Damals war er Anfang 20 und ihm und [3][seinen Freunden vom
HipHop-Kollektiv Odd Future] ging es vor allem um den größtmöglichen
Schock. Auch vor der Kamera. Seitdem hat sich vieles verändert am
Auftreten, der Musik und den Interessen von Tyler, the Creator. Seine bis
ins tiefste Innere reichenden Selbstreflexionen sind untermalt mit
komplexen Soundgebilden voller Soul- und Funk-Verweise.
Er ist einer [4][der wenigen jüngeren Rapper], die das Medium Album noch
ernst nehmen. Eigentlich. Doch dann ist gerade ohne Ankündigung „Don’t Tap
the Glass“ erschienen, sein achtes Werk. Es ist ein erneuter Bruch mit dem
von ihm Gewohnten und das hat auch mit Enttäuschung zu tun.

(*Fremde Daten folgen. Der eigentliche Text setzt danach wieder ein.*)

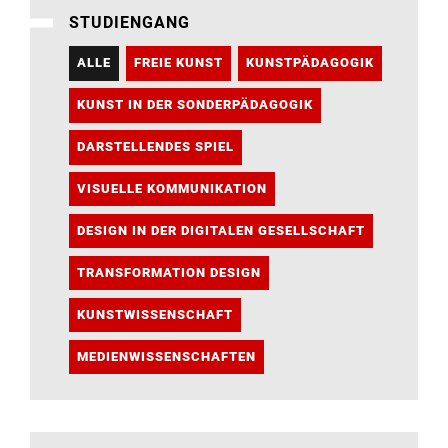
STUDIENGANG
ALLE
FREIE KUNST
KUNSTPÄDAGOGIK
KUNST IN DER SONDERPÄDAGOGIK
DARSTELLENDES SPIEL
VISUELLE KOMMUNIKATION
DESIGN IN DER DIGITALEN GESELLSCHAFT
TRANSFORMATION DESIGN
KUNSTWISSENSCHAFT
MEDIENWISSENSCHAFTEN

Er habe, schreibt Tyler in einem mit dem Album veröffentlichten Post im
Netz, seine Freunde gefragt, warum sie nicht mehr in der Öffentlichkeit
tanzen. Die Antwort: Sie haben Angst davor, gefilmt und so vielleicht zum
Meme zu werden. „Don’t Tap the Glass“ ist ein Aufbegehren gegen diese Art
von Selbstzensur.
## Beipackzettel zur Musik
Damit das auch wirklich aufgeht, beginnt der Auftaktsong „Big Poe“ mit
einer blechernen Stimme, die drei Regeln aufstellt: 1. „Body movement, no
sitting still“, 2. „Only speak in glory, leave your baggage at home“ und …
„Don’t tap the glass“. Man kann das als Beipackzettel zur Musik verstehen,
die wie ein angstlösendes Medikament funktioniert.
„Burn this shit down“ spuckt Tyler einem kurz darauf mit aufgekratzter
Stimme entgegen, während im Hintergrund ein Beat läuft, der bei jeder
Blockparty funktionieren könnte. Wir haben es hier mit einem ekstatischen
Dance-Album zu tun, das einerseits Wut kanalisiert und andererseits
Schamgrenzen verschiebt. Musik, die wirkt wie ein Mischkonsum aus MDMA und
Xanax.
Tyler, the Creator, der die meisten Songs komponiert und auch selbst
produziert hat, bedient sich hier inhaltlich und soundästhetisch an Genres
wie Funk und an Party-Rap-Evergreens wie „Jump“ von Kriss Kross und wirft
all das in einen Häcksler.
Heraus kommt Musik, die unbedingt Bewegung provoziert, aus der aber immer
eine Rest-Verschrobenheit mitschwingt. Schön ist, dass das Album alle
Phasen einer gelungenen Party abdeckt, inklusive des latent depressiven
„Don’t you worry Baby“, dem perfekten Rausschmeißer.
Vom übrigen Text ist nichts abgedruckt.